O que podem não saber é que também tem criado filmes sobre a história judaica que passam apenas em circuito fechado nas comunidades judaicas e em Israel. Um desses filmes foi filmado há poucos anos (2019), em vários locais do norte do país, como o mosteiro de Leça do Balio. Soube por fonte direta que foi uma produção muito cara, um filme de época praticamente só com cenas filmadas nos locais (mosteiros e castelos do norte do país), e com inúmeros atores/atrizes e técnicos portugueses.

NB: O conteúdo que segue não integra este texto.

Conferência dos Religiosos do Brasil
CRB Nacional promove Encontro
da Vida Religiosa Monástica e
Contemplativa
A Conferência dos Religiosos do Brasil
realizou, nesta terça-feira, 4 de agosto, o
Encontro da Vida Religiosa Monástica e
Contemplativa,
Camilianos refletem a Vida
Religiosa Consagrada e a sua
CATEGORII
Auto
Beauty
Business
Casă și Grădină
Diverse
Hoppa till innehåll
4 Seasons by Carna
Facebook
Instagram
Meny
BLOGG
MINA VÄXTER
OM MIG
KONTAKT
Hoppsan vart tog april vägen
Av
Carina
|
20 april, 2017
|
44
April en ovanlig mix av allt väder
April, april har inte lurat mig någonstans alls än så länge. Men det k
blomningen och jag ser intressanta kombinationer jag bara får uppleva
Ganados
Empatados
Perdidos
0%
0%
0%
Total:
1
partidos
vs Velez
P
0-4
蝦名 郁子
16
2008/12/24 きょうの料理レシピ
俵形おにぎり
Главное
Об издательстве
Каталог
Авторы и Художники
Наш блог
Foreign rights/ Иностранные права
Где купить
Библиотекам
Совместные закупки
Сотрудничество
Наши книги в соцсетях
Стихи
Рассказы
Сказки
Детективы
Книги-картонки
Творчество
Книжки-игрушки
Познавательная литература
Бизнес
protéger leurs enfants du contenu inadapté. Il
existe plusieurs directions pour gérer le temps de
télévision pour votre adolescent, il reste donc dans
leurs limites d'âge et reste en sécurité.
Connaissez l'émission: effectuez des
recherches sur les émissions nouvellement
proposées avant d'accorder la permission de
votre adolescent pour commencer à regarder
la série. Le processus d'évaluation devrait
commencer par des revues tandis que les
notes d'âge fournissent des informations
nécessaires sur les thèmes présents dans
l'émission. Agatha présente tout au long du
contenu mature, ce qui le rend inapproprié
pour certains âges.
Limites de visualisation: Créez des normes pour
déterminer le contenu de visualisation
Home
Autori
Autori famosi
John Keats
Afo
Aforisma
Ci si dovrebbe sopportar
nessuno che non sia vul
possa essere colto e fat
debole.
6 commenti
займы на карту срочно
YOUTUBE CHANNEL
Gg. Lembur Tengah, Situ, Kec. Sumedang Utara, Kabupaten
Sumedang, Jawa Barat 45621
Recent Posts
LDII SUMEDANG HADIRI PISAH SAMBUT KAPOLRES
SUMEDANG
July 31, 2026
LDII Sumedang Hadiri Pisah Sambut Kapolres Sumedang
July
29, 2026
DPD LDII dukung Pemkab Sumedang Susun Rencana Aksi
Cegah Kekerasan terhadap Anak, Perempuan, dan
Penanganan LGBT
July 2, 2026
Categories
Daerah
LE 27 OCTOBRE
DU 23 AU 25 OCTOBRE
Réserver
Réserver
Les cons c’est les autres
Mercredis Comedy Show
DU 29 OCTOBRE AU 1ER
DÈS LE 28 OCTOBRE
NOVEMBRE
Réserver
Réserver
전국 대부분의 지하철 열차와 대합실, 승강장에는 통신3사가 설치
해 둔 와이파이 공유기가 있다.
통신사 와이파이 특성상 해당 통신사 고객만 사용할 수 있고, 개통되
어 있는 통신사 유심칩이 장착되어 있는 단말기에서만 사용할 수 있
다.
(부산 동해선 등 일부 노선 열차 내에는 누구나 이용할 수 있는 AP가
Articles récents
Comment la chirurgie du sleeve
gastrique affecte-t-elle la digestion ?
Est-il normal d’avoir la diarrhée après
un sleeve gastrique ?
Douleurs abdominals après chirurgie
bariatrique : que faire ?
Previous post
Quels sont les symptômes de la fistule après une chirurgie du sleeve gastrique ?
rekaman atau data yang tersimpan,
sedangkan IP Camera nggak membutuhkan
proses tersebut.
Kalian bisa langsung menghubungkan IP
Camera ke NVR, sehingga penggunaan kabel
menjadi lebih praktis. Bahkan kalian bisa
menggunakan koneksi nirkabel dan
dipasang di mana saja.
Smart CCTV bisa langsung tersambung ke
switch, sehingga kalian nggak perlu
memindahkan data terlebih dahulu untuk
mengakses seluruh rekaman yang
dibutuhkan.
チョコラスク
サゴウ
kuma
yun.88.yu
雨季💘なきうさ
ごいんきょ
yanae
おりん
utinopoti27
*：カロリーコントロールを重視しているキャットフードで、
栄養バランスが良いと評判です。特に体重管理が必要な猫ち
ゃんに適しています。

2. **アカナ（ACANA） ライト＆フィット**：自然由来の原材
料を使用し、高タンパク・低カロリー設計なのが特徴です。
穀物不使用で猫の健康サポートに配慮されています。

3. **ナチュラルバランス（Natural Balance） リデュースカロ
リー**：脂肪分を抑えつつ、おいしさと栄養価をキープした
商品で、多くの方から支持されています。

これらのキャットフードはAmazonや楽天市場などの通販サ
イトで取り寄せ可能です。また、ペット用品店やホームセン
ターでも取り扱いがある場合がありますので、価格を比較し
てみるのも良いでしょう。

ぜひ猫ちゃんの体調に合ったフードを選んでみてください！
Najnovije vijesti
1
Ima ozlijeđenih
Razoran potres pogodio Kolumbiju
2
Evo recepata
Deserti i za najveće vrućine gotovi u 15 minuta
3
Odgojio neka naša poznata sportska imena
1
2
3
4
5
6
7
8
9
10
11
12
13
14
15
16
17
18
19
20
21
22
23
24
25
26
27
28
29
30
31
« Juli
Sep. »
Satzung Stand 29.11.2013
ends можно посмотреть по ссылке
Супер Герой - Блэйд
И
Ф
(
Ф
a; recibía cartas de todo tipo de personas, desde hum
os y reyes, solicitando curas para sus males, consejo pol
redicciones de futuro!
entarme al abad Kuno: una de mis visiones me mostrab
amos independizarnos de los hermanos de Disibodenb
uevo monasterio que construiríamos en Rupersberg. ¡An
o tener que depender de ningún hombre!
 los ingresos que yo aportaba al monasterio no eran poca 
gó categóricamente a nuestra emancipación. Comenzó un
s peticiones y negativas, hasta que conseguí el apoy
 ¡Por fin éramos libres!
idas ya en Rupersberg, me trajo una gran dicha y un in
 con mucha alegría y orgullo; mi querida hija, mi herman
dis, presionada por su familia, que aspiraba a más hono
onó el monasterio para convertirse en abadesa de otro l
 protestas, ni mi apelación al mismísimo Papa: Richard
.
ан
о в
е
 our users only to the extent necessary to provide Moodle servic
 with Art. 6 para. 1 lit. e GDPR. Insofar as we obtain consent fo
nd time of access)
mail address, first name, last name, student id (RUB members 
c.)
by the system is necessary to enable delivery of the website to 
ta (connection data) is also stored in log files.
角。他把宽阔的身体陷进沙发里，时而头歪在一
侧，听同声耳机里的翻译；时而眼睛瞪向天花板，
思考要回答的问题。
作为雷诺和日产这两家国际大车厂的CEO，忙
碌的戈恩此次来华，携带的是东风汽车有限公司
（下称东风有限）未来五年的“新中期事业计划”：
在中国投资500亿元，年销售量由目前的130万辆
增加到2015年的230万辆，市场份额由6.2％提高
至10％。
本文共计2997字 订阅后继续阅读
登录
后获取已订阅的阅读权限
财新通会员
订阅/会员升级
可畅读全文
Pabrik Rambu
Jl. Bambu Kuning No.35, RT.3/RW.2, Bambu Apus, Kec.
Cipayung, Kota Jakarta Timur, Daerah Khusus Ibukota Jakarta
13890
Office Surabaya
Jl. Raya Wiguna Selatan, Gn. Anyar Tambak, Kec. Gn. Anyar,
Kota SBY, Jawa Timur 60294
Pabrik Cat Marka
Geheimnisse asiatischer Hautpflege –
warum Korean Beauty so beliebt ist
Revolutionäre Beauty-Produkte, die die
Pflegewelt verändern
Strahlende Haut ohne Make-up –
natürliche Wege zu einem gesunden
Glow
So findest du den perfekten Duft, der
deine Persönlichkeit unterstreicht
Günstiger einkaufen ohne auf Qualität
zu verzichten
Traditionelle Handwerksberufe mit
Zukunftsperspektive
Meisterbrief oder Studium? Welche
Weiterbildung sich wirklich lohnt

A possibilidade de contar estas histórias e de construir narrativas, – inspiradas claramente na hegemonia cultural americana alcançada através de Hollywood – é um feito possível na medida exata do poder económico e político no mundo. Com dinheiro e poder é possível influenciar as narrativas e o desenho da história para sermos sempre os vencedores, — ou as vítimas, ou os carrascos (conforme necessário).
Talvez seja útil refletir com base no nosso próprio viés histórico, e sobre como nós portugueses continuamos a ser um mistério aos olhos do mundo: pioneiros da pior faceta da globalização, mas cronicamente empobrecidos até aos dias de hoje. Como nos empenhamos largamente durante o último século a criar e manter a todo o custo uma narrativa épica de direito ao mundo e de exploradores abençoados, adoçada com o luso-tropicalismo que nos iliba dos nossos crimes mais odiosos, qual confissão cristã, e nos converte num povo com uma capacidade humanista de abertura ao outro. Uma teoria do não-racismo que nos continua a escudar da própria palavra, mas nunca da história. Porque sabemos que ela virá um dia por nós, seja numa estátua, numa exposição, num texto, num projeto artístico — a história está à espreita e será revelada incomodamente sempre que nos arrogarmos levantar um pouco o véu sobre o passado. E continuaremos a calar essas vozes incomodas, esse passado que se quer mumificado, para que não fale. Apenas um totem inanimado da ideia de conquista e expansão como uma necessidade absoluta, um fado.